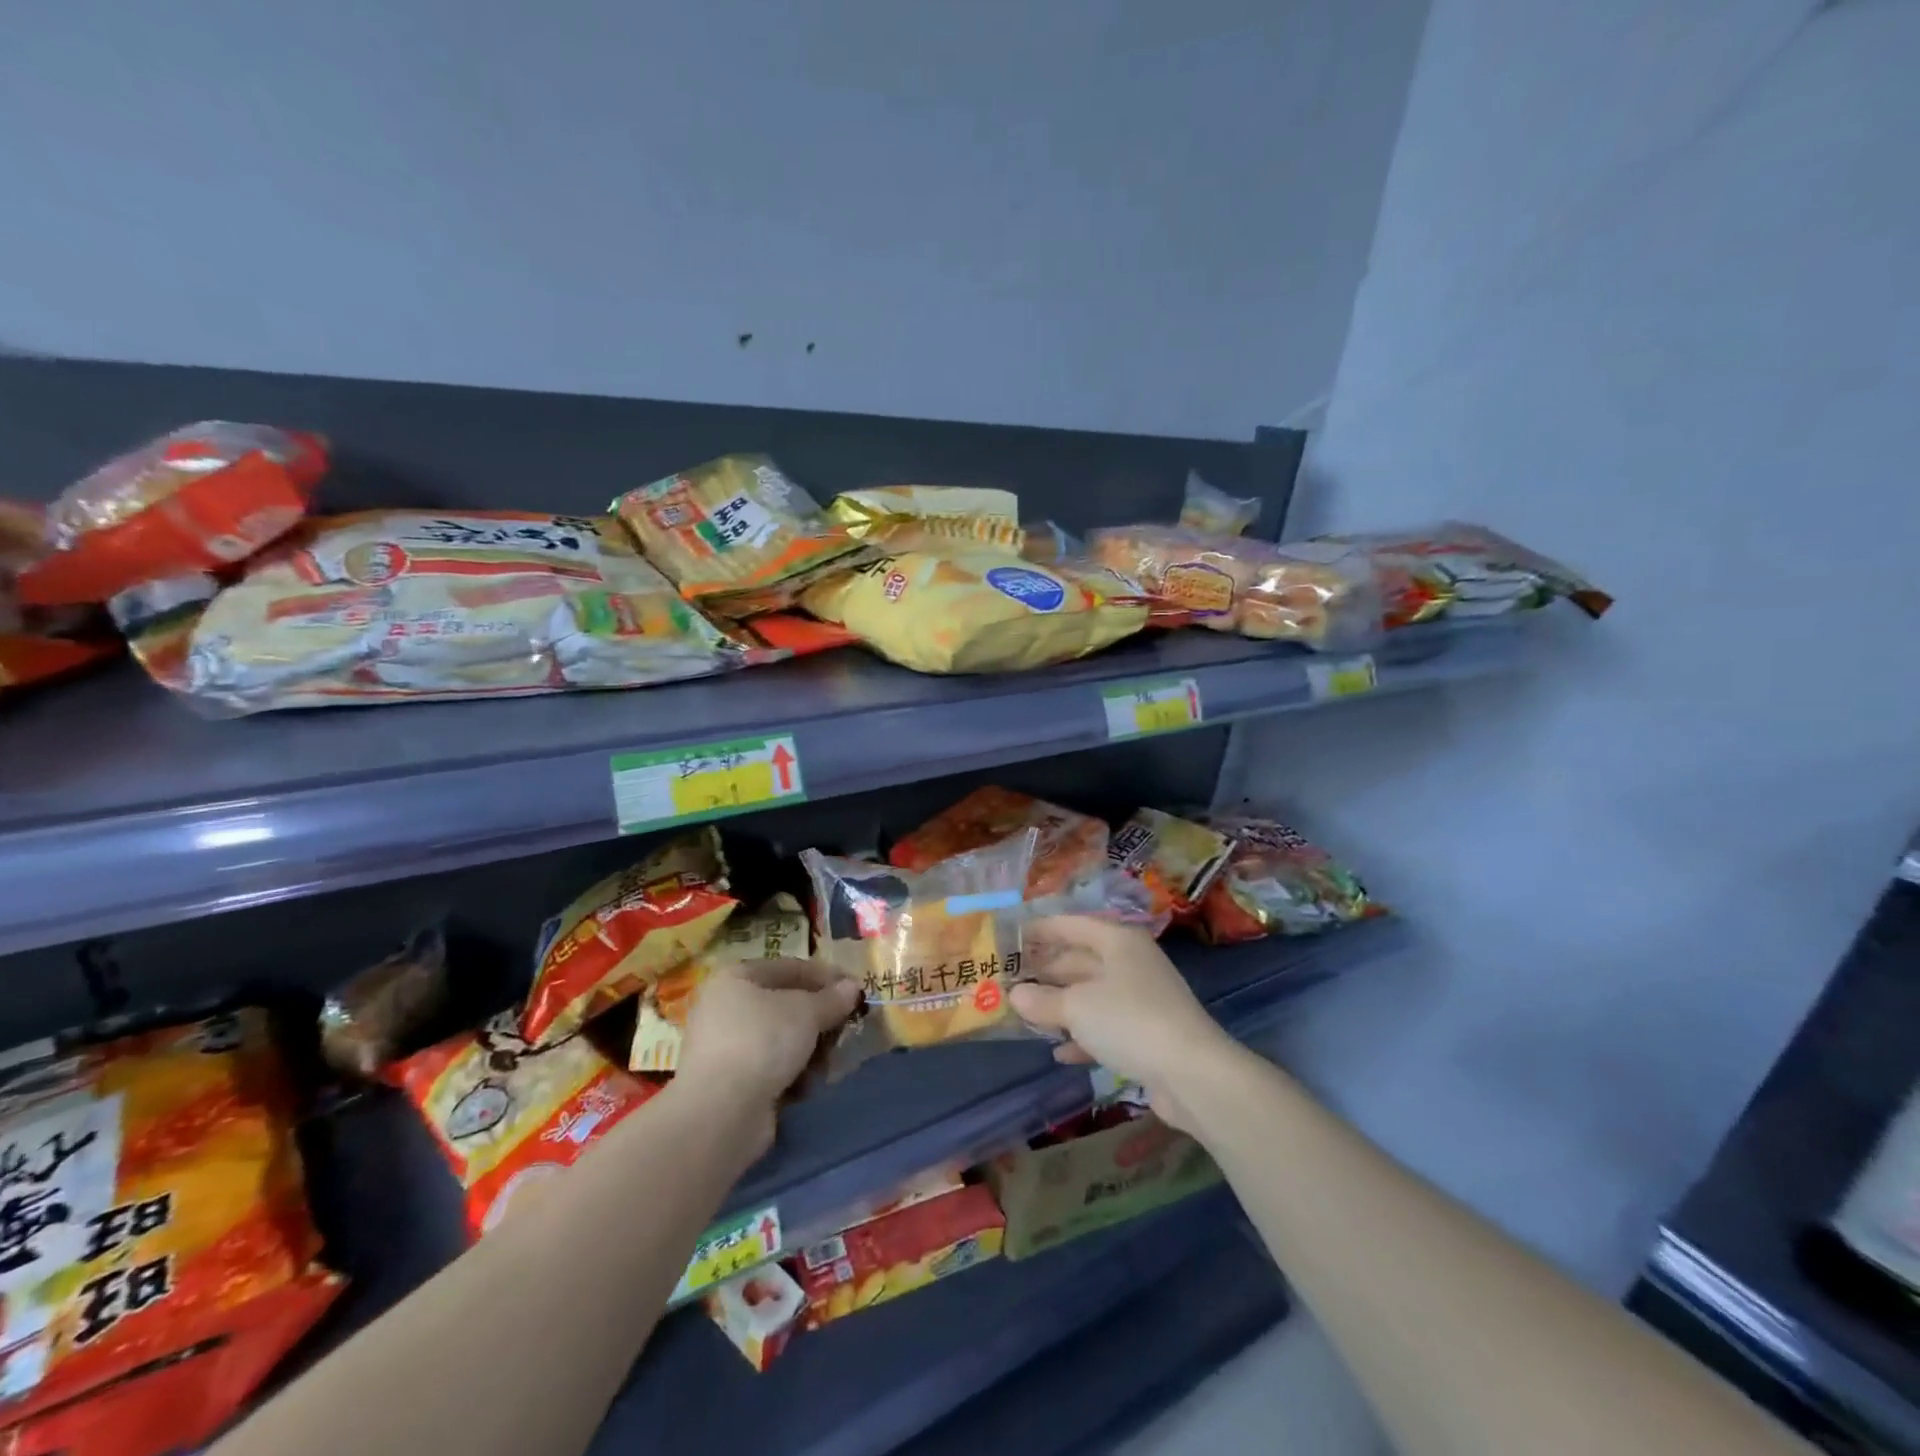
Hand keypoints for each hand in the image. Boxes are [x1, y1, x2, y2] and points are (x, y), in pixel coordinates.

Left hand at [676, 959, 861, 1150]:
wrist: (721, 1113)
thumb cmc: (763, 1041)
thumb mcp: (807, 1011)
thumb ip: (833, 998)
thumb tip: (852, 987)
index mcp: (737, 977)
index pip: (791, 968)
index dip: (827, 976)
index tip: (856, 990)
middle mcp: (726, 1007)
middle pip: (787, 1005)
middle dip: (820, 1020)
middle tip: (847, 1029)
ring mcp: (726, 1047)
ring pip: (783, 1040)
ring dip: (810, 1051)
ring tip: (826, 1064)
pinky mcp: (731, 1083)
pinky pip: (772, 1069)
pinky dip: (792, 1075)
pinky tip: (806, 1087)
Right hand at [1010, 916, 1231, 1131]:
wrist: (1192, 1074)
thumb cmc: (1130, 1021)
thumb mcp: (1078, 1007)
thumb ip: (1043, 1000)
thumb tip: (1015, 994)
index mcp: (1118, 942)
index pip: (1072, 925)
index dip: (1041, 929)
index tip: (1010, 937)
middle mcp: (1131, 963)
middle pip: (1080, 960)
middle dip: (1046, 972)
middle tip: (1009, 982)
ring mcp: (1141, 999)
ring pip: (1091, 995)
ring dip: (1060, 1006)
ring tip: (1025, 1015)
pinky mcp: (1147, 1034)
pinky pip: (1105, 1027)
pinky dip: (1082, 1036)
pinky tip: (1059, 1053)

^^^^

Required work: Where the string "pinky" occurs in the data, return the whole line.

Response to this exercise:
pinky mcp: (731, 1083)
pinky pip: (772, 1069)
pinky dip: (792, 1075)
pinky tip: (806, 1087)
pinky mcp: (1147, 1034)
pinky pip: (1105, 1027)
pinky dip: (1082, 1036)
pinky tip: (1059, 1053)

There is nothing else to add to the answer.